Inserted within the US tradition of civil war re-enactments, Octopus (2011) by artist Yoshua Okón offers an alternative presentation of the Guatemalan Civil War. Where usually such activities take place in historically significant locations by enthusiasts with no direct experience of the conflict in question, in this work the site is of symbolic significance. The battlefield is relocated to US soil at a Home Depot parking lot in Los Angeles, and the conflict is performed by people who fought during the Guatemalan Civil War.
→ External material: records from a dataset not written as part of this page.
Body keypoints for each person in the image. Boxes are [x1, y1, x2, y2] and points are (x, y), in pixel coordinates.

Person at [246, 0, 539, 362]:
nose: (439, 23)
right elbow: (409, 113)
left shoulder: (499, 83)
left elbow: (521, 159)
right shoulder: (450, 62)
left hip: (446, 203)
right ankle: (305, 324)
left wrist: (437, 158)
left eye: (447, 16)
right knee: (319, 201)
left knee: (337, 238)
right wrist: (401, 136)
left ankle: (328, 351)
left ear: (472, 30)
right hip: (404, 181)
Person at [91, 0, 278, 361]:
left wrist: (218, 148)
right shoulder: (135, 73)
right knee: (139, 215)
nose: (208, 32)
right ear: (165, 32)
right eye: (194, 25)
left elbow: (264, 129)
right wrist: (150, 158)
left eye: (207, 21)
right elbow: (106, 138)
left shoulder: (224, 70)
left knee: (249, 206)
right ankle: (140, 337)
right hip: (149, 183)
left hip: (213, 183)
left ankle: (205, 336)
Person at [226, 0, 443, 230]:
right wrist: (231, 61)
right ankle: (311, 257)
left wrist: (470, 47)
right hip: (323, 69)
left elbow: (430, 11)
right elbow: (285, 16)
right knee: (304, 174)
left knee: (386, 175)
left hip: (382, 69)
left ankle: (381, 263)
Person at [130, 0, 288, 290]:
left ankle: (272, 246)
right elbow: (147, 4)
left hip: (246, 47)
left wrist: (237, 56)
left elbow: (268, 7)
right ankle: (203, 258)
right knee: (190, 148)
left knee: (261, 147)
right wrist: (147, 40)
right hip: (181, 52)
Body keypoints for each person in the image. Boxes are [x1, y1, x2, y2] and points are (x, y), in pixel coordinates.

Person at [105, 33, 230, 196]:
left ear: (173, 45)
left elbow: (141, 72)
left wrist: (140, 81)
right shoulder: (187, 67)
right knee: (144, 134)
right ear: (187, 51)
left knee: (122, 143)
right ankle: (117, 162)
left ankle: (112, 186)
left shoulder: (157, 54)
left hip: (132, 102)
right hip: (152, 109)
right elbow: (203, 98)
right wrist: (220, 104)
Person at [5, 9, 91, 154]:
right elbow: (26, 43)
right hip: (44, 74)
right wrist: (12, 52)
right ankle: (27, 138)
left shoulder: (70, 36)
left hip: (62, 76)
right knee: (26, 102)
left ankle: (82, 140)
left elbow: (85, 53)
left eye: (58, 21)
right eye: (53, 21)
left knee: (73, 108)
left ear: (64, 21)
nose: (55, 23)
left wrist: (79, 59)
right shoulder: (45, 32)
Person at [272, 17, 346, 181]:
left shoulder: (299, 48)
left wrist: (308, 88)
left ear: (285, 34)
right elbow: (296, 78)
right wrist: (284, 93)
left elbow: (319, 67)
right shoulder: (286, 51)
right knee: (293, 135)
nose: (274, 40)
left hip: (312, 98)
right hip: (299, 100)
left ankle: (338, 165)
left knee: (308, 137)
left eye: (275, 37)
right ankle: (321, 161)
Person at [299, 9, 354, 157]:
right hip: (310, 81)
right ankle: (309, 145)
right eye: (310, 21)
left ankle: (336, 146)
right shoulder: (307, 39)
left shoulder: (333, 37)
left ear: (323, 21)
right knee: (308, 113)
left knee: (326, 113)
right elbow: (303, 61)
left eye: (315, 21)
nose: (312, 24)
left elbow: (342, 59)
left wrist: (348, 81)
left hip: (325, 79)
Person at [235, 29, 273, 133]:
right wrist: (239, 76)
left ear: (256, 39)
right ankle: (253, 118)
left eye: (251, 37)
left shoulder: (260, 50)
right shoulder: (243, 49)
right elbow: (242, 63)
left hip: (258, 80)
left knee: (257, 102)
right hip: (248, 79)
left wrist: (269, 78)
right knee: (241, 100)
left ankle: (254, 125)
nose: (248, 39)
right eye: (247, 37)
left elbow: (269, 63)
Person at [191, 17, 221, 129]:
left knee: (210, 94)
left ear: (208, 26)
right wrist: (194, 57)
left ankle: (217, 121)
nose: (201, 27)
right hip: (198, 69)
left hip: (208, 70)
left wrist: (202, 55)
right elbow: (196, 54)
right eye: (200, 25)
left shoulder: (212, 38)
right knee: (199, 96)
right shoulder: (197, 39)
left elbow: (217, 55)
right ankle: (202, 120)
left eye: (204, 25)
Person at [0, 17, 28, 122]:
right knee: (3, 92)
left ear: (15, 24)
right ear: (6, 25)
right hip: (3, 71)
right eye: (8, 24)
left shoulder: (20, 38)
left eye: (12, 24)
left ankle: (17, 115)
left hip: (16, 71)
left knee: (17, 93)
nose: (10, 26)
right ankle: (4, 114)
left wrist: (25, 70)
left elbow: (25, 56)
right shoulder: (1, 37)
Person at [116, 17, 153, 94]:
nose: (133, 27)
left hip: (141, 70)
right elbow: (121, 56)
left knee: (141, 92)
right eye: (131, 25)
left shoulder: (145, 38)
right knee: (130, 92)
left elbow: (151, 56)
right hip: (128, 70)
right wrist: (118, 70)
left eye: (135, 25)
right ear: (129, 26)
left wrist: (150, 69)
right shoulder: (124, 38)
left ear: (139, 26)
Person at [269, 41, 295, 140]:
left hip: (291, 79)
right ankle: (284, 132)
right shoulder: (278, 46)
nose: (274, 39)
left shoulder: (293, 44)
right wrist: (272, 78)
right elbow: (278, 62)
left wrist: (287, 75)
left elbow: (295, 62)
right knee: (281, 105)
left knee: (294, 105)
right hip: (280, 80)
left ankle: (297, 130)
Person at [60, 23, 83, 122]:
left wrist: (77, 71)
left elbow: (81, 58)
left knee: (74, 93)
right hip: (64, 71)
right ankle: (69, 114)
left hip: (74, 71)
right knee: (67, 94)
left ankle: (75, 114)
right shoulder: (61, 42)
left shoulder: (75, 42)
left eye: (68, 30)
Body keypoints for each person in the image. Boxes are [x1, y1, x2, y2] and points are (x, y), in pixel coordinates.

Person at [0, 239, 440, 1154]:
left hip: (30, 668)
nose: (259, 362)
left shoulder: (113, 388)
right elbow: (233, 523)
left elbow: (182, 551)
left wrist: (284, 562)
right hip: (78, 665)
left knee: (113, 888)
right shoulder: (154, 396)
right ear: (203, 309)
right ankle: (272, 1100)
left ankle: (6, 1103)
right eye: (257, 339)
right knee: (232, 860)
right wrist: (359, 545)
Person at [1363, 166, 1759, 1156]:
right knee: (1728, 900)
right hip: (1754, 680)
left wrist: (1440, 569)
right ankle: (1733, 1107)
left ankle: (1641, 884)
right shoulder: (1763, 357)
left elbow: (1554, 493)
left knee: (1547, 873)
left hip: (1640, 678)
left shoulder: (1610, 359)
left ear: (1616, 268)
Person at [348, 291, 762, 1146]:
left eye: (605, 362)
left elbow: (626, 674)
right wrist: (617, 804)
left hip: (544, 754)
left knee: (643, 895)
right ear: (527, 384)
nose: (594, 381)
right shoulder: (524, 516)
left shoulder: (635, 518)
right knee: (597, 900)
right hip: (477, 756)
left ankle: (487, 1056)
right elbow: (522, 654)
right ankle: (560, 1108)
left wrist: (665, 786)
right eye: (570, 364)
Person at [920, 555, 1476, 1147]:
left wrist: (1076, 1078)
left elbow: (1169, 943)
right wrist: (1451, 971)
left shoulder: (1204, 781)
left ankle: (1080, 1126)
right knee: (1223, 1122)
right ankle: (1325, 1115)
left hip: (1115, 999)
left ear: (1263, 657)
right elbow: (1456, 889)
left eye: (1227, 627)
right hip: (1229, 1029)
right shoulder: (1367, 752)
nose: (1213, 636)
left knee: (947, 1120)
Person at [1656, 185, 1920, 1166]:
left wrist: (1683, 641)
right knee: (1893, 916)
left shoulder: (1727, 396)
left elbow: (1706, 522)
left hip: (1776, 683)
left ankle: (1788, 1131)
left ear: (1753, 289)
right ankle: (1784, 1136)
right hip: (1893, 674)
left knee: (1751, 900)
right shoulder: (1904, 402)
The former soldiers are now members of the Los Angeles Mayan community, and they gather to look for work as day labourers in the same parking lot where this performance takes place.

The title, Octopus, makes reference to the nickname used in Guatemala for The United Fruit Company, UFCO (now known as Chiquita Banana), a US Company based in Guatemala and directly linked to the CIA-led coup and to the following civil war. Also presented is US (2005), a single channel animation originally created for the Monuments For The USA show.

Yoshua Okón was born in Mexico City in 1970 where he currently lives. His work is like a series of near-sociological experiments executed for the camera blending staged situations, documentation and improvisation, questioning habitual perceptions of reality and truth, selfhood and morality. In 2002 he received an MFA from UCLA with a Fulbright scholarship. In 1994, Okón founded La Panadería, an artist-run space in Mexico City.